• _JOB ITEM_
Between the line containing "Działalność" and the line containing "Mémoires de Master" lies a run of lines; give that run again exactly, with both of those lines, and nothing else from the entries below.
*** RECORDS FOR THE EXERCISE
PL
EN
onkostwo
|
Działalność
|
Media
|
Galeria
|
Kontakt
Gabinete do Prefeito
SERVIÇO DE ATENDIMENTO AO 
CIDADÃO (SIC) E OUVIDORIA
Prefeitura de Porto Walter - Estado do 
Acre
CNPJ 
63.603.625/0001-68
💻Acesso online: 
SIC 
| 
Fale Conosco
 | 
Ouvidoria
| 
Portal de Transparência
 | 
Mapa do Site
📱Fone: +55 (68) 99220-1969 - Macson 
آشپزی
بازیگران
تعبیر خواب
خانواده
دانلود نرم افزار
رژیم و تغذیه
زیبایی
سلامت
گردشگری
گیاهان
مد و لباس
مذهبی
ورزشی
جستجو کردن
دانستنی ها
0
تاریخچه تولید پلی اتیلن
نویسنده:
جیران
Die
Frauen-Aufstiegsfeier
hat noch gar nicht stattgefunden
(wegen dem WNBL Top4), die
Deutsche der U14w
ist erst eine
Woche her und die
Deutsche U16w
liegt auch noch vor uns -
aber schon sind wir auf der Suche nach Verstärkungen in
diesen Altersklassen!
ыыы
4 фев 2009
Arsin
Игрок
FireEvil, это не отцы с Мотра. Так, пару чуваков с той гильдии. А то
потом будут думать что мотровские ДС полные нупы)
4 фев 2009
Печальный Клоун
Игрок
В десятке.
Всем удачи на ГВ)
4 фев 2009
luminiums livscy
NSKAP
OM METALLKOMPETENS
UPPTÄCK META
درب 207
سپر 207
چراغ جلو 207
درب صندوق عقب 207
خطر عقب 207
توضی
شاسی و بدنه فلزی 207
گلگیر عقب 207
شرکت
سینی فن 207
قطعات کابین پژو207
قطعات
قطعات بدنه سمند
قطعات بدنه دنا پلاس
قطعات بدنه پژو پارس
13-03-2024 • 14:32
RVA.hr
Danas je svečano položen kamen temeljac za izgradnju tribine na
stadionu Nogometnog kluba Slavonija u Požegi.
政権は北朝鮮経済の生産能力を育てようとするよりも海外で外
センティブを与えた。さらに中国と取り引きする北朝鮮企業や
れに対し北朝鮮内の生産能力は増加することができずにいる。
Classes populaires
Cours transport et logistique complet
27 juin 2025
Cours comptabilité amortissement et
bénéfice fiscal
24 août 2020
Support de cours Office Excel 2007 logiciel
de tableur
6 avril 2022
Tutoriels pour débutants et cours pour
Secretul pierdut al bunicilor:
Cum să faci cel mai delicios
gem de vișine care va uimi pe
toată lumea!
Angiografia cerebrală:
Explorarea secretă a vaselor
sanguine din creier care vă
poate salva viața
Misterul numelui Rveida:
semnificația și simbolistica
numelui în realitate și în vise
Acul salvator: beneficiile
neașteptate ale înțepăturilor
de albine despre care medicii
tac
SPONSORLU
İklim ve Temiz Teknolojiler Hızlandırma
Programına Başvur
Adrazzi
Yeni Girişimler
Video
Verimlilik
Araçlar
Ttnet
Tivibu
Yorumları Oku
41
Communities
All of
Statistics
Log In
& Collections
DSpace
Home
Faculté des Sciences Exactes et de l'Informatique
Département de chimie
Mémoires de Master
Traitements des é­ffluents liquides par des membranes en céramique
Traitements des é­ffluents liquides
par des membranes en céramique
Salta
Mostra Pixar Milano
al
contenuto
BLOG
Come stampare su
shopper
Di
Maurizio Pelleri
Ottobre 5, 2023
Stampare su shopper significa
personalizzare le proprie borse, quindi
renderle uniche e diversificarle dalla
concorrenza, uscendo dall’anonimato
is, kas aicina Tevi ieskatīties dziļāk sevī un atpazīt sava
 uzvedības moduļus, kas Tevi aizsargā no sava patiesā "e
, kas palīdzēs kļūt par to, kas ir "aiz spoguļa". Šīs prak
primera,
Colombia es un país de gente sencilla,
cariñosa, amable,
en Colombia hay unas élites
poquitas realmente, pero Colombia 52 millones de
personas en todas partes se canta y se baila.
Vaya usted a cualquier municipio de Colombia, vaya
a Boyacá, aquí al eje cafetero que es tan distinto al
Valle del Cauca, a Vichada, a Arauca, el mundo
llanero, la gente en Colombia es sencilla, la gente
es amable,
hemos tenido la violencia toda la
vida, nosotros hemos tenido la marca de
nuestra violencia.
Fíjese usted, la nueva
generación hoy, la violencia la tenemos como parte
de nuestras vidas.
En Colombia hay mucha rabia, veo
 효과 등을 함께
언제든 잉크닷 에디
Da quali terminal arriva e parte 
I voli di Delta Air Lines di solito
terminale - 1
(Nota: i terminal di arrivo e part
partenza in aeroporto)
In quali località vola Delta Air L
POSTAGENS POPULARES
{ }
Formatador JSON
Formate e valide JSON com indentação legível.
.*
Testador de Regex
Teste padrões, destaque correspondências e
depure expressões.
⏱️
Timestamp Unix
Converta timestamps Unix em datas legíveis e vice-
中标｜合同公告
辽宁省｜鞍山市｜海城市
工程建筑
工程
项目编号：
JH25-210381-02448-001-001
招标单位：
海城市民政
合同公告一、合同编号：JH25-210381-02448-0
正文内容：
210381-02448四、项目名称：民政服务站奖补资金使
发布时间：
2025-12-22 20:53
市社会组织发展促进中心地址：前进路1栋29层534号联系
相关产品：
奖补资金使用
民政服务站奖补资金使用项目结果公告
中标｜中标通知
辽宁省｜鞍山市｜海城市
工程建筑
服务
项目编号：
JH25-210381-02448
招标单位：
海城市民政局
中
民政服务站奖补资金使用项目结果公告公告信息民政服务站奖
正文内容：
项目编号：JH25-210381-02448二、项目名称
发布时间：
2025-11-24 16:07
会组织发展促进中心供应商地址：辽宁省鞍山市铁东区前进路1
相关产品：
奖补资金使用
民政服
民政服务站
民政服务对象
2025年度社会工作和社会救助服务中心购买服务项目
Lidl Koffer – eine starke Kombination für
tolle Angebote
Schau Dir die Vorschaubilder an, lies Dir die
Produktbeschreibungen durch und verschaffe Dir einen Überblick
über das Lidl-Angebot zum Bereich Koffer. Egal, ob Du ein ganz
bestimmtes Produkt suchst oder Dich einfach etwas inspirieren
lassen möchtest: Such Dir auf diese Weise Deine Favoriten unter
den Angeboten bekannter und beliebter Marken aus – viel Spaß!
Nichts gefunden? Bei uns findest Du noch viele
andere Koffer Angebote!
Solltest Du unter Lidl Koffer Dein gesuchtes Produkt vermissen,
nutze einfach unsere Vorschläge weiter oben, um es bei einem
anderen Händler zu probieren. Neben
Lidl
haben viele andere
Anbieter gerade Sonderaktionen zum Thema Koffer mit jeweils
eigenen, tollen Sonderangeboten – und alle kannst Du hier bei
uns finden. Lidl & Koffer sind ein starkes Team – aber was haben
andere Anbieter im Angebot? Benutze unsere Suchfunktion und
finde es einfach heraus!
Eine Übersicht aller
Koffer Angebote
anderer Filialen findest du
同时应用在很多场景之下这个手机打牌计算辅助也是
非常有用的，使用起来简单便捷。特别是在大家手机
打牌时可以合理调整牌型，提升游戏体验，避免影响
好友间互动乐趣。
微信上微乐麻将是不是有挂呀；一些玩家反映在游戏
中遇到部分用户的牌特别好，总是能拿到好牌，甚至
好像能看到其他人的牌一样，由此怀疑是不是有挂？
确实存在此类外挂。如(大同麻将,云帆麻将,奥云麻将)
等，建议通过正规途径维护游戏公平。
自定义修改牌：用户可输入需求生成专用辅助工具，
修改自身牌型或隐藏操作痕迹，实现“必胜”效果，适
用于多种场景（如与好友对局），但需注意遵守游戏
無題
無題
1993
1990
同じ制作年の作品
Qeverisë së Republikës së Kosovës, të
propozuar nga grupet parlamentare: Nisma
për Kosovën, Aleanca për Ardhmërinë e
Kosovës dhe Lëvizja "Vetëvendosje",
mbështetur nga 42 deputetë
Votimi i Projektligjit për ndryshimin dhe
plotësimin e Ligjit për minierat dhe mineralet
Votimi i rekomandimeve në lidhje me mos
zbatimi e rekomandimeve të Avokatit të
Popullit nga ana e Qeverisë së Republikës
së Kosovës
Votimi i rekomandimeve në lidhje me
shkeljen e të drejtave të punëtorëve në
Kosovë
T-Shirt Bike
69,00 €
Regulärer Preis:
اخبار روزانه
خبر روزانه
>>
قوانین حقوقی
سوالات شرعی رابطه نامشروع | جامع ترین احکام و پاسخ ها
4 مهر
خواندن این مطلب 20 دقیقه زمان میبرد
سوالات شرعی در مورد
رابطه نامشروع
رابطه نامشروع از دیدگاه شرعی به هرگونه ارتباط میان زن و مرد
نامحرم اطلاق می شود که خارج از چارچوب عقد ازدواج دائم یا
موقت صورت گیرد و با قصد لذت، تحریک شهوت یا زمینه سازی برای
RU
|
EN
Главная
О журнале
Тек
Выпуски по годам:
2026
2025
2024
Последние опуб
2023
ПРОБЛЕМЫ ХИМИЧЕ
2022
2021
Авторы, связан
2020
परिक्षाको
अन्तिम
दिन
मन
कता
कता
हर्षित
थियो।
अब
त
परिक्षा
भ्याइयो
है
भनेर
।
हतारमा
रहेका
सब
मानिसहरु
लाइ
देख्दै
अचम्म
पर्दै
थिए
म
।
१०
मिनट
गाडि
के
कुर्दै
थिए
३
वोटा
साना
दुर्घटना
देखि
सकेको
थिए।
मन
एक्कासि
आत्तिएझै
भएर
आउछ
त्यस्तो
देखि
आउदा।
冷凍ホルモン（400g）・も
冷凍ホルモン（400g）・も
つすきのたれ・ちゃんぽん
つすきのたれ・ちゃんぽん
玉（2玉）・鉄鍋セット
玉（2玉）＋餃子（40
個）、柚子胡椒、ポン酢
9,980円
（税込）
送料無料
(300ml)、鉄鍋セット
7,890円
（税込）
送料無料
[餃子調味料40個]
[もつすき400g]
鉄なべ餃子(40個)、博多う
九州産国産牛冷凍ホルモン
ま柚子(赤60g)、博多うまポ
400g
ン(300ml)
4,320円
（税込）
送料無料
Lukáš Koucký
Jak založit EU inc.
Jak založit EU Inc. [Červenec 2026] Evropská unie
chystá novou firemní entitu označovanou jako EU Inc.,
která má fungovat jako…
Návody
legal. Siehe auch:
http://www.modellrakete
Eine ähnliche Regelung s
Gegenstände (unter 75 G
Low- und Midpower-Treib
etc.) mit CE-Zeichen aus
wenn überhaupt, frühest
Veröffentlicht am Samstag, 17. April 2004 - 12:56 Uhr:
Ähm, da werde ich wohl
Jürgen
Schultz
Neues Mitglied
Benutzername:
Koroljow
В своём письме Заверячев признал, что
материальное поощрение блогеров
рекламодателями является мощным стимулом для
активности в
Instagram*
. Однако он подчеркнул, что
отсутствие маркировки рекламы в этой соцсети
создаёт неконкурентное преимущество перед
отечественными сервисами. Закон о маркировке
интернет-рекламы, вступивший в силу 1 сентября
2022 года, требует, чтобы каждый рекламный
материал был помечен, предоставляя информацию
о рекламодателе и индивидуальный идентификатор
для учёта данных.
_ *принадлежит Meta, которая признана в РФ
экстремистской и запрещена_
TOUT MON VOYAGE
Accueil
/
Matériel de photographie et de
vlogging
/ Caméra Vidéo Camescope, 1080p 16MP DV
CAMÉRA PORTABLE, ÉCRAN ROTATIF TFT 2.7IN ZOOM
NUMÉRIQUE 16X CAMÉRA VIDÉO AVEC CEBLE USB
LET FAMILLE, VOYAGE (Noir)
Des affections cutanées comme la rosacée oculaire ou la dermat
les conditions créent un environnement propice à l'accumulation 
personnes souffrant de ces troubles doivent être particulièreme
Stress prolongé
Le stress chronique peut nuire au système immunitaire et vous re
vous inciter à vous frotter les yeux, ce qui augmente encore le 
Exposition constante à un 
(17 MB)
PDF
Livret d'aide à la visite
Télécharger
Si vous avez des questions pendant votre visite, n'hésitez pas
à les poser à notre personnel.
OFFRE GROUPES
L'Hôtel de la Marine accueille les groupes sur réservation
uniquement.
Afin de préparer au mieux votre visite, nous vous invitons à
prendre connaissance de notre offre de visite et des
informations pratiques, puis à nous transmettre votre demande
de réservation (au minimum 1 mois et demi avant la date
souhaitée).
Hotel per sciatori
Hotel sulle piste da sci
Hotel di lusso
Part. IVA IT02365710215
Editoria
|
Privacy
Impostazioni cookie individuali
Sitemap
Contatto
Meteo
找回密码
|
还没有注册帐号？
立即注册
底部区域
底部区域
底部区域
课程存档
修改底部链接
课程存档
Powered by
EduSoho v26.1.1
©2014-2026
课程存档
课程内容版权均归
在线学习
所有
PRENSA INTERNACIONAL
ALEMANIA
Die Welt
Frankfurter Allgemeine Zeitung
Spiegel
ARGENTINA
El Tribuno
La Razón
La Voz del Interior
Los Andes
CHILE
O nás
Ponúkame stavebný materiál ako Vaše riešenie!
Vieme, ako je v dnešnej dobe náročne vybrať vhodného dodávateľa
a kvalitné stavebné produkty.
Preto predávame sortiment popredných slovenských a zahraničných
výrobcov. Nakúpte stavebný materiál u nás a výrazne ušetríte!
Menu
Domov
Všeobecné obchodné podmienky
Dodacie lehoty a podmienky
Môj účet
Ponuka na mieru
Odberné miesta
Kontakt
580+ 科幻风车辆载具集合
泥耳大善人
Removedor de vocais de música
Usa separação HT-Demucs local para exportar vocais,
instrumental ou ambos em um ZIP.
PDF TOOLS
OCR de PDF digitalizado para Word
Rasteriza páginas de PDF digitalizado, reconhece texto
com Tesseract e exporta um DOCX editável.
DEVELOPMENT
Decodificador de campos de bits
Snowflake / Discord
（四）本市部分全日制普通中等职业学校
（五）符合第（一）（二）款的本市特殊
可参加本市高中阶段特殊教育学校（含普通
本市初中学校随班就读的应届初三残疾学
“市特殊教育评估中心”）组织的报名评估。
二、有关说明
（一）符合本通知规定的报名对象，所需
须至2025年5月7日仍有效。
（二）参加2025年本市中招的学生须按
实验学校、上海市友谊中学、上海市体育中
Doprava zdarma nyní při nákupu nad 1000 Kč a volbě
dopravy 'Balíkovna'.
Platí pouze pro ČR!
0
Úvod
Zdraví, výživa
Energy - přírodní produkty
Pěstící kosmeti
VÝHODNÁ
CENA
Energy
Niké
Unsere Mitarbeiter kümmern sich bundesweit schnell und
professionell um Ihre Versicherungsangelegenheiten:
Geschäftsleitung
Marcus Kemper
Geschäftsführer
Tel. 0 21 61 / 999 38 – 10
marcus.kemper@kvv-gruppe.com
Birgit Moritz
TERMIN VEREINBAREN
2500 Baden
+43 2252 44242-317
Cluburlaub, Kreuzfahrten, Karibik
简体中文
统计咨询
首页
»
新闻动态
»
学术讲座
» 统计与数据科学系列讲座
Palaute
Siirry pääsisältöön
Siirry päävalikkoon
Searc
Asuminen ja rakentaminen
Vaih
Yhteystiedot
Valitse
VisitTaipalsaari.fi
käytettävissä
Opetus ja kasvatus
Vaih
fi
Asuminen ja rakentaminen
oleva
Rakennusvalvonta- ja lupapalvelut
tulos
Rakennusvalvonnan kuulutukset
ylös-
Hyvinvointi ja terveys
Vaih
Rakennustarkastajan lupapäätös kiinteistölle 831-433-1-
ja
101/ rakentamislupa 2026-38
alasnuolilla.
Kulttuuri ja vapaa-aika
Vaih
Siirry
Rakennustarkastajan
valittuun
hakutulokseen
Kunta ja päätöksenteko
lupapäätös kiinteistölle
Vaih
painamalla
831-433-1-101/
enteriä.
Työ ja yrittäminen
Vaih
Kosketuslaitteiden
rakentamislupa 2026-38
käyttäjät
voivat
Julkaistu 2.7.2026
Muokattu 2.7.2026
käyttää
******
• _TASK RESULT_
Działalność
|
Media
|
Galeria
|
Kontakt
Gabinete do Prefeito
SERVIÇO DE ATENDIMENTO AO 
CIDADÃO (SIC) E OUVIDORIA
Prefeitura de Porto Walter - Estado do 
Acre
CNPJ 
63.603.625/0001-68
💻Acesso online: 
SIC 
| 
Fale Conosco
 | 
Ouvidoria
| 
Portal de Transparência
 | 
Mapa do Site
📱Fone: +55 (68) 99220-1969 - Macson 
آشپزی
بازیگران
تعبیر خواب
خانواده
دانلود نرم افزار
رژیم و تغذیه
زیبایی
سلامت
گردشگری
گیاهان
مد و لباس
مذهبی
ورزشی
جستجو کردن
دانستنی ها
0
تاریخچه تولید پلی اتیلن
نویسنده:
جیران
Die
Frauen-Aufstiegsfeier
hat noch gar nicht stattgefunden
(wegen dem WNBL Top4), die
Deutsche der U14w
ist erst eine
Woche her und die
Deutsche U16w
liegt auch noch vor uns -
aber schon sind wir auf der Suche nach Verstärkungen in
diesen Altersklassen!
ыыы
4 фев 2009
Arsin
Игрок
FireEvil, это не отцы с Мотра. Так, пару чуваков с той гильдии. А то
потом будут думать что мотровские ДС полные нупы)
4 фев 2009
Печальный Клоун
Игрок
В десятке.
Всем удачи на ГВ)
4 фев 2009
luminiums livscy
NSKAP
OM METALLKOMPETENS
UPPTÄCK META
درب 207
سپر 207
چراغ جلو 207
درب صندوق عقب 207
خطر عقب 207
توضی
شاسی و بدنه فلزی 207
گلگیر عقب 207
شرکت
سینی فن 207
قطعات کابین پژو207
قطعات
قطعات بدنه سمند
قطعات بدنه دنا پلاس
قطعات بدنه پژو پارس
13-03-2024 • 14:32
RVA.hr
Danas je svečano položen kamen temeljac za izgradnju tribine na
stadionu Nogometnog kluba Slavonija u Požegi.
政権は北朝鮮経済の生産能力を育てようとするよりも海外で外
センティブを与えた。さらに中国と取り引きする北朝鮮企業や
れに対し北朝鮮内の生産能力は増加することができずにいる。
Classes populaires
Cours transport et logistique complet
27 juin 2025
Cours comptabilité amortissement et
bénéfice fiscal
24 août 2020
Support de cours Office Excel 2007 logiciel
de tableur
6 avril 2022
Tutoriels pour débutants et cours pour
Secretul pierdut al bunicilor:
Cum să faci cel mai delicios
gem de vișine care va uimi pe
toată lumea!
Angiografia cerebrală:
Explorarea secretă a vaselor
sanguine din creier care vă
poate salva viața
Misterul numelui Rveida:
semnificația și simbolistica
numelui în realitate și în vise
Acul salvator: beneficiile
neașteptate ale înțepăturilor
de albine despre care medicii
tac
SPONSORLU
İklim ve Temiz Teknolojiler Hızlandırma
Programına Başvur
Adrazzi
Yeni Girişimler
Video
Verimlilik
Araçlar
Ttnet
Tivibu
Yorumları Oku
41
Communities
All of
Statistics
Log In
& Collections
DSpace
Home
Faculté des Sciences Exactes et de l'Informatique
Département de chimie
Mémoires de Master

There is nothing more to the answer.